To the extent that Dr. Sprague based her opinion in large degree on Plaintiff's discredited complaints, it is reasonable for the ALJ to reject Dr. Sprague's opinion because of his unfavorable credibility finding of Plaintiff. Additionally, "[l]ength of treatment relationship and the frequency of examination" are a factor in weighing medical opinions. 20 C.F.R. § 404.1527(c)(2); Pl.'s Br. 16 (ECF No. 13). It is therefore proper for the ALJ to consider the number and frequency of appointments Plaintiff had with Dr. Sprague as a factor in giving little weight to Dr. Sprague's opinion.
As to the lack of supporting objective medical evidence, Plaintiff argues that the ALJ's reliance on the inability of Dr. Sprague to support her opinion with objective laboratory findings does not constitute a clear and convincing reason for rejecting her conclusions. Pl.'s Br. 19 (ECF No. 19) (citing Montijo v. Secretary of Health & Human Services, 729 F.2d 599, 601 (9th Cir. 1984) ("Neither the hearing examiner's observation of the claimant at the hearing nor his reliance on the inability of the physicians to support their findings with objective laboratory findings constituted a clear and convincing reason for rejecting their conclusion.")). However, the Montijo case is distinguishable. The Ninth Circuit found that the ALJ in Montijo "failed to present clear and convincing reasons for rejecting uncontroverted reports of the psychiatrists" based on "evidence relevant primarily to claimant's physical impairment and upon observation of claimant at the hearing." Montijo, 729 F.2d at 602. Here, the ALJ considered the entire record and reasonably concluded that the record does not provide a sound basis for Dr. Sprague's opinion.

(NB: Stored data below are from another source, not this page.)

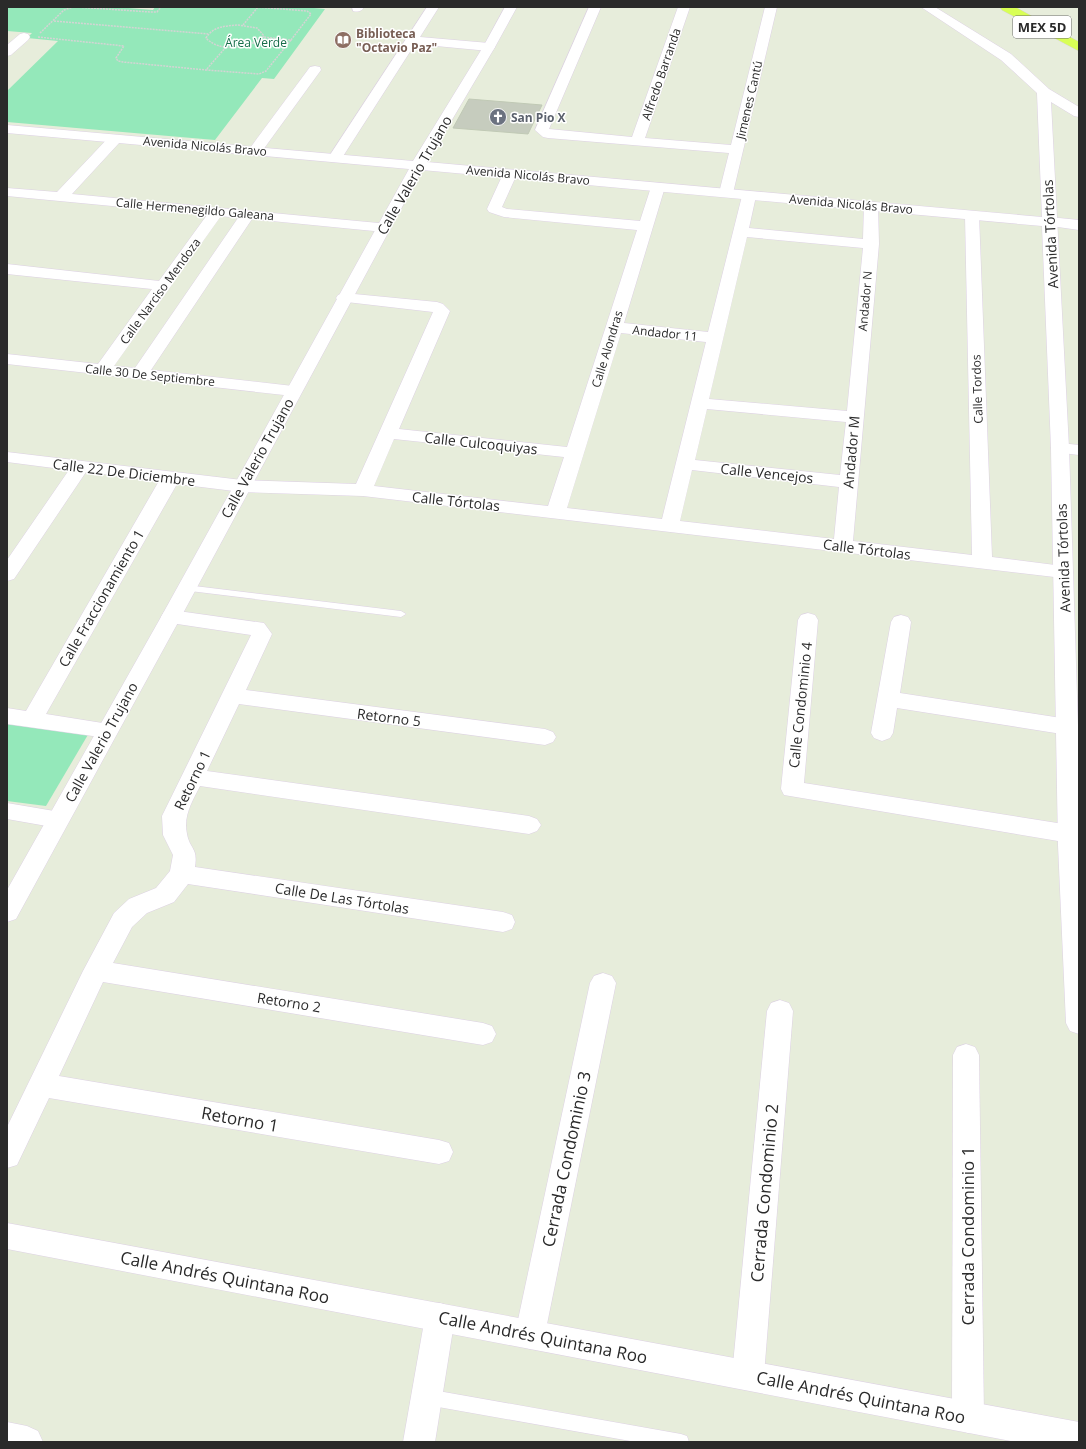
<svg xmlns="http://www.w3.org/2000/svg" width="1086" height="1449" font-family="'Open Sans',sans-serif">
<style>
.green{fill:#94e8ba}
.building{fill:#c6ccbe;stroke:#c0c9b5}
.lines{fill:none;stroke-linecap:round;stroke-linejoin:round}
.service-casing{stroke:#ddd1e4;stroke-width:1}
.minor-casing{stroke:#ddd1e4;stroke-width:1}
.tertiary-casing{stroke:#ddd1e4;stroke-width:1}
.secondary-casing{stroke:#ddd1e4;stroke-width:1}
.motorway-casing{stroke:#d4d4d4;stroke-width:1}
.path{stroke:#d4d4d4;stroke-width:1.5;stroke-dasharray:2 1;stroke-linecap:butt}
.service{fill:#fff;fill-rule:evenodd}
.minor{fill:#fff;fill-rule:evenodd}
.tertiary{fill:#fff;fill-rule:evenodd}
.secondary{fill:#fff;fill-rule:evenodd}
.motorway{fill:#d8ff55;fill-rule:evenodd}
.labels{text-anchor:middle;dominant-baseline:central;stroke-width:3;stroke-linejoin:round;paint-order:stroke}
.far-education-label{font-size:12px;font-weight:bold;fill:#785e54;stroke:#fff;text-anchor:start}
.far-park-label{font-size:12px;fill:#156d49;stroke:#fff}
.far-street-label{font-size:12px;fill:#2a2a2a;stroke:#fff}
.far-worship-label{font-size:12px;font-weight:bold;fill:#5b616d;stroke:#fff;text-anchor:start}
.shield{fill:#fff;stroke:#6a6a6a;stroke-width:1}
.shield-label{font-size:13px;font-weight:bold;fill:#2a2a2a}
.street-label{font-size:14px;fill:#2a2a2a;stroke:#fff}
.near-street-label{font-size:17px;fill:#2a2a2a;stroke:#fff}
</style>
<rect width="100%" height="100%" fill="#e7eddb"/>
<!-- green -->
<g class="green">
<path d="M7,7H116L153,10L155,7H303L325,9L274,79L262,78L215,140L7,122V91L58,41L27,38L32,33L7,31Z"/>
<path d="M7,719L89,733L46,806L7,801Z"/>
</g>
<!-- building -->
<path class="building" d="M469,99L542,105L528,134L453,128Z"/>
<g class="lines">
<!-- service casing -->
<g class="service-casing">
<g id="service">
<path d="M186,585L401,611L406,614L401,617L182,590L181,588L182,586Z"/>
<path d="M427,1389L681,1434L687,1436L689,1442H636L427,1405L421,1402L419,1397L421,1392Z"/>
</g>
</g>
<!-- minor casing -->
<g class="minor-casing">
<g id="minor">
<path d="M352,7H364C361,12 358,12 353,11Z"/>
<path d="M427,7H439L420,37L489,43L493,44L495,47L493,50L489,51L415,44L340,161L335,162L330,161L328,158Z"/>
<path d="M589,7H601L549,129L632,137L678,7H690L645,138L731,145L765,7H777L733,193L731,196L726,197L721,196L719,193L729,153L548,138L543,137L535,130Z"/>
<path d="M24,33L28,34L30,37L28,40L11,55L7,56V45L20,34Z"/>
<path d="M315,66L320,67L321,70L260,154L255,155L250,154L248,151L250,148L310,67Z"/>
<path d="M115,135L120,136L122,139L120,142L72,194L389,224L392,227L389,230L384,232L252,219L151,370L293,386L299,387L302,391L299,395L293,396L7,364V354L98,364L152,289L7,274V264L159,281L207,215L7,196V188L57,192L110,136ZM221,216L238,218L135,368L114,366Z"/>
<path d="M510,170L515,171L517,174L502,207L507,209L640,221L651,187L653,184L658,183L663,184L665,187L624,323L708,332L742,196L744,193L749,192L754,193L756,196L749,228L863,239L864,206L866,203L871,202L876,203L878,206L879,244L853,541L972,555L965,215L967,212L972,211L977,212L979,215L992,557L1063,566L1070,568L1073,572L1070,576L1063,578L363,496L242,492L177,484L46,714L115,725L118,730L115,735L107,738L7,724V708L26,711L159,481L86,472L14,579L7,581V560L69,470L7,462V452L242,480L356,484L433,312L338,301L336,298L338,295L344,293L437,302L443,304L450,311L399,429L567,447L637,230L504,217L489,212L487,209L503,174L505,171ZM747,237L863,248L847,411L709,399ZM621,333L706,342L662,519L567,508ZM707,409L846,422L840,475L695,460ZM394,439L564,457L548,506L374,486ZM692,470L839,487L834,539L680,521Z"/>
<path d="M1049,217L1079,220V230L1044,225L1041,222L1044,219Z"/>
<path d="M1060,443L1079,445V455L1054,452L1051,448L1054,444Z"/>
<path d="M171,610L264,623L272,634L246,690L545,729L553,732L556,737L553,742L545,745L239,704L207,771L529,816L537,819L541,825L537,831L529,834L200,786C192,802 183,816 187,834C190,850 198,847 195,867L503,912L512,915L515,922L512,929L503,932L188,884L174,902L147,913L132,927L113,963L483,1023L492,1026L496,1034L492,1042L483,1045L103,982L59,1076L439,1140L449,1143L453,1152L449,1161L439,1164L49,1098L17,1165L7,1168V1127L83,971L114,913L129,899L156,888L170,871L173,855L163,835L162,816L251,635L164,622L161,617L164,612Z"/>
<path d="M808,613L815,615L818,620L804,783L1070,825L1078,828V840L1070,843L784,795L781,789L798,620L801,615Z"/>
<path d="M901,615L908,617L911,622L900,693L1068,719L1076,722L1079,727L1076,732L1068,735L897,708L893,733L890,738L882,741L874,738L871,733L891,622L894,617Z"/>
<path d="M7,803L66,813L70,819L66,825L58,828L7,819Z"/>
<path d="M603,973L612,976L616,983L545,1334L541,1344L530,1349L519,1344L515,1334L590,983L594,976Z"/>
<path d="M780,1000L789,1003L793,1011L764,1375L759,1386L748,1390L737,1386L732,1375L767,1011L771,1003Z"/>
<path d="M966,1044L975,1047L979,1055L984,1417L979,1428L968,1433L957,1428L952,1417L953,1055L957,1047Z"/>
<path d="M440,1303L451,1307L455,1317L435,1442H403L425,1317L429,1307Z"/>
<path d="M7,1422L27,1426L38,1431L43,1442H7Z"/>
</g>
</g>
<!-- tertiary casing -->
<g class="tertiary-casing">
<path id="tertiary" d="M505,7H517L495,47L427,162L1042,217L1037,93L1001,60L921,7H935L1011,54L1049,89L1079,107V117L1074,116L1051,102L1069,448L1079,757V1034L1070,1031L1066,1023L1058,845L1051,448L1042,226L422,170L181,617L16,919L7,922V890L161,617L409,169L7,133V125L413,161L483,47Z"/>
</g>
<!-- secondary casing -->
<g class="secondary-casing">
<path id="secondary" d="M7,1223L1079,1422V1442H1016L7,1249Z"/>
</g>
<!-- motorway casing -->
<g class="motorway-casing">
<path id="motorway" d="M1000,7H1015L1079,42V51L1002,10Z"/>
</g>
<!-- path -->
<g class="path">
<path d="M76,7L150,12H157L161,7"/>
<path d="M256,7L307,11L311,14L291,40L263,37"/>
<path d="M54,21L208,34"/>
<path d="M238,25L257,28L264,36C249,49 220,53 206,38C213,26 226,26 238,25Z"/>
<path d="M243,25L258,7"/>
<path d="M40,33L64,10L73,7"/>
<path d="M38,37L124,46L116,58L118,61L123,62L206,70"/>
<path d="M226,47L206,70L259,74L266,71L291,40"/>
</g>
<!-- service -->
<use href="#service" class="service"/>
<!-- minor -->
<use href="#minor" class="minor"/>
<!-- tertiary -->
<use href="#tertiary" class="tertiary"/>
<!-- secondary -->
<use href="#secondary" class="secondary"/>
<!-- motorway -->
<use href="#motorway" class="motorway"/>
</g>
<!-- icons -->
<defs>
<g id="library-disc" transform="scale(0.9)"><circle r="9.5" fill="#8d6e63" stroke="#fff"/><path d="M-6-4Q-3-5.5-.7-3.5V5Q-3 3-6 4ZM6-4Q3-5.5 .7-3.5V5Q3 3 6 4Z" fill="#fff"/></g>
<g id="church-disc" transform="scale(0.9)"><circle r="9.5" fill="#6b7280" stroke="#fff"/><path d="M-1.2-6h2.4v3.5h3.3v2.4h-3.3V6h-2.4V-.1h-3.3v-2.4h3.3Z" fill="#fff"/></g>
</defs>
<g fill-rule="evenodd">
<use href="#library-disc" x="343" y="40"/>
<use href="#church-disc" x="498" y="117"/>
</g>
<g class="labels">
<!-- far-education labels -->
<g class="far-education-label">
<text x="356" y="33">Biblioteca<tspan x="356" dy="14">"Octavio Paz"</tspan></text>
</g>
<!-- far-park labels -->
<g class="far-park-label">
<text x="256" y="42">Área Verde</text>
</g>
<!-- far-street labels -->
<g class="far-street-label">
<text transform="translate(661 74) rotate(-71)">Alfredo Barranda</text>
<text transform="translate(749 100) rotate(-77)">Jimenes Cantú</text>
<text transform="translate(205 146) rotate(5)">Avenida Nicolás Bravo</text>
<text transform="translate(528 175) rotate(5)">Avenida Nicolás Bravo</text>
<text transform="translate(851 204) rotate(5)">Avenida Nicolás Bravo</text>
<text transform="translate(195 209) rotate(5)">Calle Hermenegildo Galeana</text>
<text transform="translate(160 291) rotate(-54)">Calle Narciso Mendoza</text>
<text transform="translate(865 301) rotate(-85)">Andador N</text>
<text transform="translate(665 333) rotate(6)">Andador 11</text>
<text transform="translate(607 349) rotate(-73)">Calle Alondras</text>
<text transform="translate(150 375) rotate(6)">Calle 30 De Septiembre</text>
<text transform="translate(977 389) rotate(-92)">Calle Tordos</text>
</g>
<!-- far-worship labels -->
<g class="far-worship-label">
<text x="511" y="117">San Pio X</text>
</g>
<!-- shield labels -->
<rect class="shield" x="1013" y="16" width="58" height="22" rx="3"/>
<g class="shield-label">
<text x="1042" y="27">MEX 5D</text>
</g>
<!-- street labels -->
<g class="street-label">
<text transform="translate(414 175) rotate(-60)">Calle Valerio Trujano</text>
<text transform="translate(1050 234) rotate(-93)">Avenida Tórtolas</text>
<text transform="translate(481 443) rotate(6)">Calle Culcoquiyas</text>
<text transform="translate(851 452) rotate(-85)">Andador M</text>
<text transform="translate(257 458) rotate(-61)">Calle Valerio Trujano</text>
<text transform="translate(124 472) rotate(7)">Calle 22 De Diciembre</text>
<text transform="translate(767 473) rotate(6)">Calle Vencejos</text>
<text transform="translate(456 501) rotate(6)">Calle Tórtolas</text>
<text transform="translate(867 549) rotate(7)">Calle Tórtolas</text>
<text transform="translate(1063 558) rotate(-92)">Avenida Tórtolas</text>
<text transform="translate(101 598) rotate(-60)">Calle Fraccionamiento 1</text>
<text transform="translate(800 705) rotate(-84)">Calle Condominio 4</text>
<text transform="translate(389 717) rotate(7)">Retorno 5</text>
<text transform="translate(101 742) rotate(-61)">Calle Valerio Trujano</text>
<text transform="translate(192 780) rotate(-64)">Retorno 1</text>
<text transform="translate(342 898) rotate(9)">Calle De Las Tórtolas</text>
<text transform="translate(289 1002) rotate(9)">Retorno 2</text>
</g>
<!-- near-street labels -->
<g class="near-street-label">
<text transform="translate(240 1119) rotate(10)">Retorno 1</text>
<text transform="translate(566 1159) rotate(-78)">Cerrada Condominio 3</text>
<text transform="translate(764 1193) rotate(-85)">Cerrada Condominio 2</text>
<text transform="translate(967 1236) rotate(-90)">Cerrada Condominio 1</text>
<text transform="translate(225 1277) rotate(11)">Calle Andrés Quintana Roo</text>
<text transform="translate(543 1337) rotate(11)">Calle Andrés Quintana Roo</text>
<text transform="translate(861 1397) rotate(11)">Calle Andrés Quintana Roo</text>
</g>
</g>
<!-- border -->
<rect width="1086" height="1449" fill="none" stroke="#2a2a2a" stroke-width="16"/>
</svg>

In view of the reasons offered by the ALJ, the Court should find that the ALJ provided specific and legitimate reasons for rejecting Dr. Engelhardt's and Dr. Sprague's opinions.
RECOMMENDATION
For the reasons set forth above, the Court should affirm the ALJ's decision.
Scheduling Order
This recommendation is not an order that is immediately appealable to the Ninth Circuit Court of Appeals. Any notice of appeal pursuant to Rule 4(a)(1), Federal Rules of Appellate Procedure, should not be filed until entry of the district court's judgment or appealable order. The parties shall have fourteen (14) days from the date of service of a copy of this recommendation within which to file specific written objections with the court. Thereafter, the parties shall have fourteen (14) days within which to file a response to the objections. Failure to timely file objections to any factual determination of the Magistrate Judge will be considered as a waiver of a party's right to de novo consideration of the factual issues and will constitute a waiver of a party's right to appellate review of the findings of fact in an order or judgment entered pursuant to this recommendation.
DATED this 5th day of September 2019.